§ **Excerpt provided**:
###

Virginia's Natural Bridge Navigation Blogroll
Search

Archives Credits

Powered by
Movable Type 3.2

Site design by
Sekimori

Amazon Honor System Click Here to Pay Learn More
 
The Commons
Examining Our Oil Dependence
Posted by Pete Geddes  ·  10 February 2005  ·  Energy

It’s an accident of geology that most of the world’s proven reserves of low-cost oil are in unfriendly or politically unstable countries. This reality prompts calls to “reduce our dependence on foreign oil.”

A recent article in Slate magazine describes an alliance of Iraq war hawks seeking to reduce American dollars flowing to oil-rich Islamic theocracies, e.g., Saudi Arabia. James Woolsey, the former director of the CIA, and Frank Gaffney, the president of the Center for Security Policy, believe reducing our demand for imported oil is “a national security imperative.” Their preferred method is through conservation (e.g., Woolsey drives a 58-miles-per-gallon Toyota Prius).

In his piece “The Geo-Green Alternative,” New York Times columnist Thomas Friedman posits that lower oil revenues will spur reform of corrupt Arab regimes. “You give me $18-a-barrel oil and I will give you political and economic reform from Algeria to Iran.... Shrink the oil revenue and they will ... open up their economies and their schools and liberate their women.... It is that simple.”

Well, is it?

Freidman might recall that as recently as 1999 oil was at $9 a barrel. I cringe when smart people say silly things. Friedman needs Econ 101. When demand for oil drops, so do prices. This has two important consequences. First, it will close down a majority of America’s domestic producers. Then, lower prices will increase, not decrease, our dependence on imported oil.

The problem is not that the Saudis use oil revenues to sponsor terrorism. The problem is that sponsoring terrorism is barbaric. If the Saudis sold oranges rather than oil, they could still finance terror operations. For half the price of a 2000 Honda Civic, about $7500, terrorists bought Zodiacs and C4, nearly sinking the USS Cole. They killed 17 sailors, wounding many more.

###

§ **Data section**:

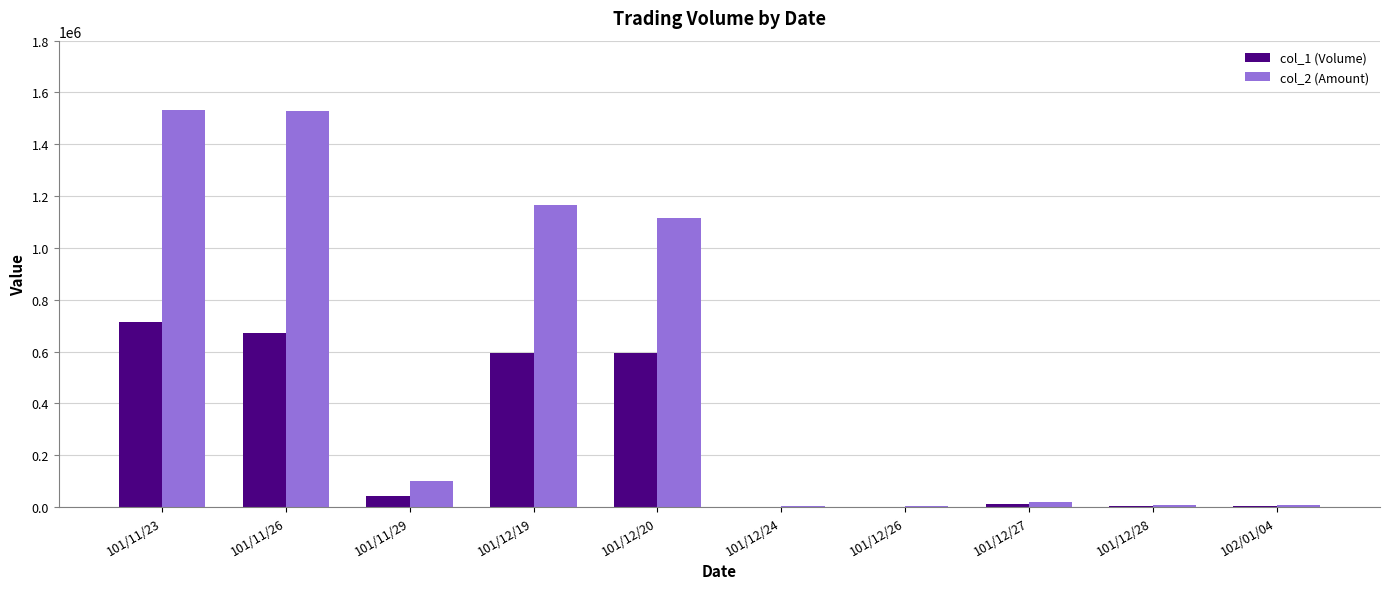

What is the greatest value displayed?

1534190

###

§ **Requirement 1**: Summarize the blog post on oil dependence in two sentences.
§ **Requirement 2**: In the blog post on oil dependence, what was the price of a barrel of oil in 1999?
§ **Requirement 3**: Continue the blog post on oil dependence, picking up after its final sentence.
The material placed between the text and this point was taken from a different source.

§ **Answer box 1**: Because most of the world's proven reserves of low-cost oil lie in unfriendly or politically unstable countries, figures such as James Woolsey, Frank Gaffney, and Thomas Friedman call for reducing demand for imported oil, and Friedman argues that lower oil revenues would spur reform in Arab regimes. The author counters that falling demand lowers prices, which would close most American domestic producers and increase dependence on imported oil, and contends that the real problem is not oil money but the barbarity of sponsoring terrorism, which could be financed even by selling oranges.

§ **Answer box 2**: $9 a barrel.

§ **Answer box 3**:
Why is the developed world so dependent on Persian Gulf oil? The reason is simple and clear. This oil is easy to find and cheap to extract. If we are to reduce our oil consumption, oil prices must rise and remain high. Here’s the logic.

The production cost of a barrel of oil is a function of its finding and lifting costs. In the Middle East, finding costs currently run $3 per barrel, with lifting costs at about $1 to $2.50. North Sea finding costs are near $7 and lifting costs are under $15 per barrel.

We’ve found a trillion-barrel field in the Athabasca oil sands of Alberta. Like western coal, oil sands are strip mined. It then costs between $10 and $15 to get the oil from the sand.

What are the implications? As long as Arab states remain the low-cost producers, their cheap oil will drive higher-cost producers in politically stable countries (e.g., Canada) from the market.

In their new book, The Bottomless Well: The Twilight of Fuel, the Virtue of Waste, and Why We Will Never Run Out of Energy, Peter Huber and Mark Mills explain the logic.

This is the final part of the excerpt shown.